Together, these five variables predicted 17% of the variance in length of stay. This may not sound like much, but Cohen (1988) would call it a medium effect. Is it enough to be useful?

So far, what these researchers did is not unusual. But, now their work took an interesting direction. They used their regression equation to calculate the predicted length of stay for each patient. As a result, there were two pieces of data for each patient—the actual length of stay and the predicted length of stay. The researchers then added a third variable for each patient—the psychiatrist in charge of the patient’s care. There were 12 psychiatrists at this hospital and newly admitted patients were assigned to their care on a rotating basis. In essence, patients were randomly assigned to psychiatrists.

If patients are randomly assigned to psychiatrists and if all psychiatrists provide equivalent care, then the mean length of stay should be roughly the same for each psychiatrist. The blue bars in Figure 14.10 show the mean length of stay of the patients for each of the psychiatrists—it ranges from less than 10 days (Psychiatrist 1) to more than 25 days (Psychiatrist 12). Either differences in the effectiveness of the psychiatrists exist or some psychiatrists had more or less than their fair share of hard-to-treat patients.

image
Figure 14.12: Figure 14.10 Actual and Predicted Length of Stay for Patients Treated by Different Psychiatrists Multiple regression was used to calculate the predicted length of stay for each patient. Comparing the two means allows one to speculate about a psychiatrist’s skills.
(Data from Huntley, Cho, Christman, & Csernansky, 1998.)

How could one tell if a psychiatrist were assigned difficult or easy patients? Difficult patients should have a longer predicted length of stay. So, calculating the mean predicted length of stay for each psychiatrist should answer that question. The grey bars in Figure 14.10 show the mean predicted length of stay corresponding to each psychiatrist.

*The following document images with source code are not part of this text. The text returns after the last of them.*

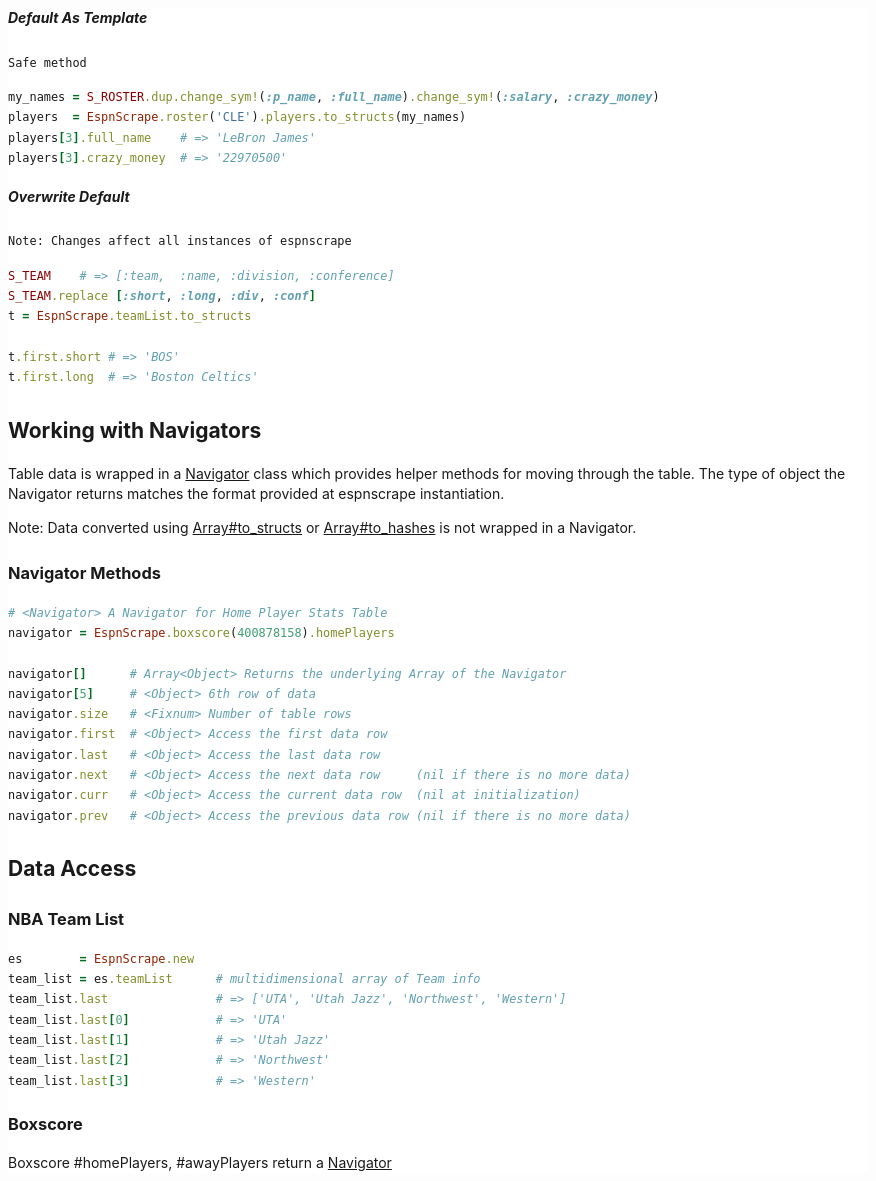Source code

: ##### Default As Template
`Safe method`

```ruby
my_names = S_ROSTER.dup.change_sym!(:p_name, :full_name).change_sym!(:salary, :crazy_money)
players  = EspnScrape.roster('CLE').players.to_structs(my_names)
players[3].full_name    # => 'LeBron James'
players[3].crazy_money  # => '22970500'
```
##### Overwrite Default
`Note: Changes affect all instances of espnscrape`

```ruby
S_TEAM    # => [:team,  :name, :division, :conference]
S_TEAM.replace [:short, :long, :div, :conf]
t = EspnScrape.teamList.to_structs

t.first.short # => 'BOS'
t.first.long  # => 'Boston Celtics'
```
## Working with Navigators
Table data is wrapped in a [Navigator] class which provides helper methods for moving through the table. The type of object the Navigator returns matches the format provided at espnscrape instantiation.

Note: Data converted using [Array#to_structs] or [Array#to_hashes] is not wrapped in a Navigator.

### Navigator Methods
```ruby
# <Navigator> A Navigator for Home Player Stats Table
navigator = EspnScrape.boxscore(400878158).homePlayers

navigator[]      # Array<Object> Returns the underlying Array of the Navigator
navigator[5]     # <Object> 6th row of data
navigator.size   # <Fixnum> Number of table rows
navigator.first  # <Object> Access the first data row
navigator.last   # <Object> Access the last data row
navigator.next   # <Object> Access the next data row     (nil if there is no more data)
navigator.curr   # <Object> Access the current data row  (nil at initialization)
navigator.prev   # <Object> Access the previous data row (nil if there is no more data)
```
## Data Access
### NBA Team List
```ruby
es        = EspnScrape.new
team_list = es.teamList      # multidimensional array of Team info
team_list.last               # => ['UTA', 'Utah Jazz', 'Northwest', 'Western']
team_list.last[0]            # => 'UTA'
team_list.last[1]            # => 'Utah Jazz'
team_list.last[2]            # => 'Northwest'
team_list.last[3]            # => 'Western'
```
### Boxscore
Boxscore #homePlayers, #awayPlayers return a [Navigator]


[CHANGELOG]: ./CHANGELOG.md
[RubyDoc.info]: http://www.rubydoc.info/gems/espnscrape/0.6.0
[Navigator]: http://www.rubydoc.info/gems/espnscrape/0.6.0/Navigator
[Array#to_structs]: http://www.rubydoc.info/gems/espnscrape/0.6.0/Array#to_structs-instance_method
[Array#to_hashes]: http://www.rubydoc.info/gems/espnscrape/0.6.0/Array#to_hashes-instance_method
[Array#change_sym!]: http://www.rubydoc.info/gems/espnscrape/0.6.0/Array#change_sym%21-instance_method
[SymbolDefaults]: ./lib/espnscrape/SymbolDefaults.rb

Look at Psychiatrist 1. Earlier, when the focus was only on the blue bars showing actual length of stay, he appeared to be doing a good job because his patients had the shortest length of stay. Now, looking at the grey bar, it is apparent that this psychiatrist was assigned the healthiest patients. No wonder he discharged them quickly.

560

The two bars, one the actual length of stay and the other predicted by multiple regression, allow us to think about this psychiatrist’s performance in a more complex fashion. Psychiatrist 1’s patients have a mean length of stay around 8 days but are predicted to need approximately 11 days. Why the difference? There are three likely explanations, two of which involve his skills and one that involves multiple regression. First, perhaps he is a phenomenal psychiatrist and cures people quickly. It could happen. Second, maybe he is a terrible psychiatrist who can’t assess patients’ progress and discharges them before they are ready. That could happen, too. Third, maybe there are errors in prediction. Maybe this is especially true for the healthier cases and their lengths of stay are overestimated.

Whatever the explanation turns out to be, this study shows how multiple regression is used in psychology and how predictions are made and utilized. Regression, either simple or multiple, is a useful tool that helps researchers understand their results in more detail.